Советы эти казались мне тогда достаточно сухими и чуть ли не банальными, но смысл их уяснил позже: в ту пору я был все же теоретиком, свою задачу видел в разработке исторической теории нового поколения, а возможный переход к советской проблематике рассматривал как кратковременный эпизод: мол, это просто возможность внимательнее рассмотреть эпоху крушения традиционного общества…

Вопрос о переформулировке темы был решен в Брянске просто: приехавшего из Сибири демографа такие детали не волновали: какая разница – Брянск или Смоленск? Главное, чтобы аспирант защитился… Фактически моим научным руководителем с той поры стал именно В. П., и вскоре я при общении с демографом достаточно нагло ссылался на мнение В. П. по поводу того, что надлежит или не надлежит делать. Тот принимал это как должное, но свои оргвыводы делал – из заочной аспирантуры в очную меня так и не перевели…

Когда я принялся изучать работы В. П., то по ходу чтения «Советской доколхозной деревни» пришел в изумление: а зачем я-то здесь нужен? В. П. уже сказал все самое существенное! Остается роль простого иллюстратора: на конкретном материале подкреплять общие выводы, уже сделанные В. П. на общероссийском материале. Молодому теоретику, желающему сказать свое слово в науке, этого было слишком мало…   

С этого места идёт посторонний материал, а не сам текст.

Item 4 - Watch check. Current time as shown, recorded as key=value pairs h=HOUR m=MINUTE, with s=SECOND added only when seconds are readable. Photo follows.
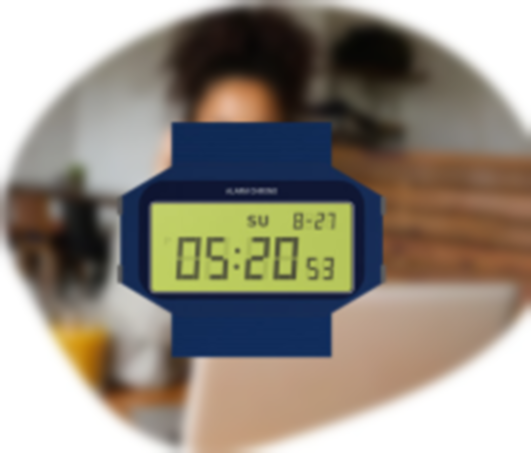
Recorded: h=5 m=20 s=53
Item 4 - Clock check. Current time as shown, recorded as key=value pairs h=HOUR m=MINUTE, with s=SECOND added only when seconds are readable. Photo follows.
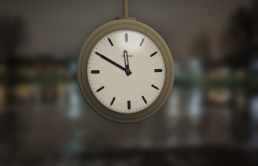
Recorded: h=11 m=50
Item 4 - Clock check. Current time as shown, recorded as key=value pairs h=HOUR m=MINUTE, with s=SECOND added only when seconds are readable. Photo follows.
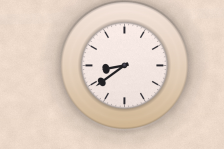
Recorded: h=8 m=39
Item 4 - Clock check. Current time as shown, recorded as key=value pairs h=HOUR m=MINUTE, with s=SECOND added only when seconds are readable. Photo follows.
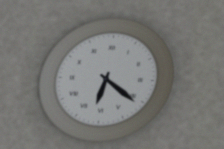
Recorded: h=6 m=21
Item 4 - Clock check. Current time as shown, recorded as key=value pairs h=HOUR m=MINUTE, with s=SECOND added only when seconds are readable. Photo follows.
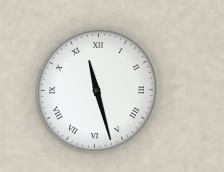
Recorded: h=11 m=27
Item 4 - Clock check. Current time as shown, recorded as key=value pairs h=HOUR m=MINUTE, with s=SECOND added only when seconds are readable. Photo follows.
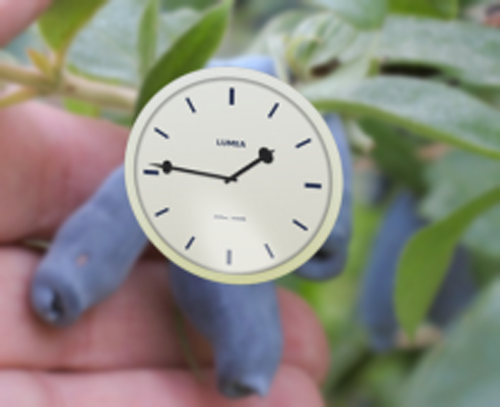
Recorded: h=1 m=46
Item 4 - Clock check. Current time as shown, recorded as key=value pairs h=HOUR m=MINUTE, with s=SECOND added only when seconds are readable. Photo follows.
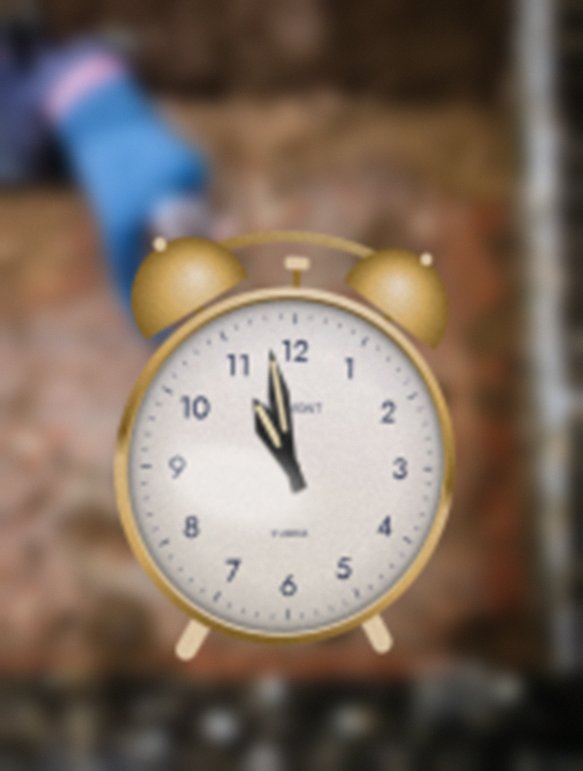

К тому же этот теоретик упорно не хотел расставаться со своей теоретичностью и все норовил в Москве отправляться не на Пироговку изучать фонды ЦГАНХа и ЦГАОРа, а в библиотеку, где прочитывал от корки до корки журналы типа «На аграрном фронте», а также работы замечательных ученых-аграрников 1920-х гг. В. П. отнесся к этому спокойно, но настойчиво рекомендовал побольше сидеть в архивах, а из экономистов повнимательнее приглядеться не к А. В. Чаянову, который мне очень понравился, а к Н. Д. Кондратьеву. На мой вопрос: а зачем я нужен, если есть уже «Советская доколхозная деревня»? – В. П. отвечал вроде бы уклончиво – мол, работай в архиве и все поймешь, а уж у теоретиков ответа точно не найти…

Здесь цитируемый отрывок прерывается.